Information given:
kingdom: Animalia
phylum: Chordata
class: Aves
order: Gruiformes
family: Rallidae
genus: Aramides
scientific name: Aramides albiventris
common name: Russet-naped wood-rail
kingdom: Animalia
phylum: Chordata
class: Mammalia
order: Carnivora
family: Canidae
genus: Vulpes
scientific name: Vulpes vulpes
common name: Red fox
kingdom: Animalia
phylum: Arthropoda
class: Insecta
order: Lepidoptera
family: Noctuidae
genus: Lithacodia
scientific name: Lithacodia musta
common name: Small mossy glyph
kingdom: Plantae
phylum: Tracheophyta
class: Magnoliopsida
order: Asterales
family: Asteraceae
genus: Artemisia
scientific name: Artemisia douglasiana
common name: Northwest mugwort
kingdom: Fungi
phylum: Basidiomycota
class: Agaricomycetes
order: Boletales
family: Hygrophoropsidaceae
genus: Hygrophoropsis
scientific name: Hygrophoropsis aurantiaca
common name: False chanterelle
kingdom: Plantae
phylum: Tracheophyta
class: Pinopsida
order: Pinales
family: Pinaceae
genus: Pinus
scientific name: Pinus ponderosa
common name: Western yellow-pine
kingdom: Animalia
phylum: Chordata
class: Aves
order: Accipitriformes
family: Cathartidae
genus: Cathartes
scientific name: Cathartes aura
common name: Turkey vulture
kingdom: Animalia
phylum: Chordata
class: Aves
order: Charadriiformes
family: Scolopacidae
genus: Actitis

The request: Reproduce all of the lines above word for word, keeping them in their original order.

Answer to this problem:
kingdom: Animalia
phylum: Chordata
class: Aves
order: Gruiformes
family: Rallidae
genus: Aramides
scientific name: Aramides albiventris
common name: Russet-naped wood-rail
kingdom: Animalia
phylum: Chordata
class: Mammalia
order: Carnivora
family: Canidae
genus: Vulpes
scientific name: Vulpes vulpes
common name: Red fox
kingdom: Animalia
phylum: Arthropoda
class: Insecta
order: Lepidoptera
family: Noctuidae
genus: Lithacodia
scientific name: Lithacodia musta
common name: Small mossy glyph
kingdom: Plantae
phylum: Tracheophyta
class: Magnoliopsida
order: Asterales
family: Asteraceae
genus: Artemisia
scientific name: Artemisia douglasiana
common name: Northwest mugwort
kingdom: Fungi
phylum: Basidiomycota
class: Agaricomycetes
order: Boletales
family: Hygrophoropsidaceae
genus: Hygrophoropsis
scientific name: Hygrophoropsis aurantiaca
common name: False chanterelle
kingdom: Plantae
phylum: Tracheophyta
class: Pinopsida
order: Pinales
family: Pinaceae
genus: Pinus
scientific name: Pinus ponderosa
common name: Western yellow-pine
kingdom: Animalia
phylum: Chordata
class: Aves
order: Accipitriformes
family: Cathartidae
genus: Cathartes
scientific name: Cathartes aura
common name: Turkey vulture
kingdom: Animalia
phylum: Chordata
class: Aves
order: Charadriiformes
family: Scolopacidae
genus: Actitis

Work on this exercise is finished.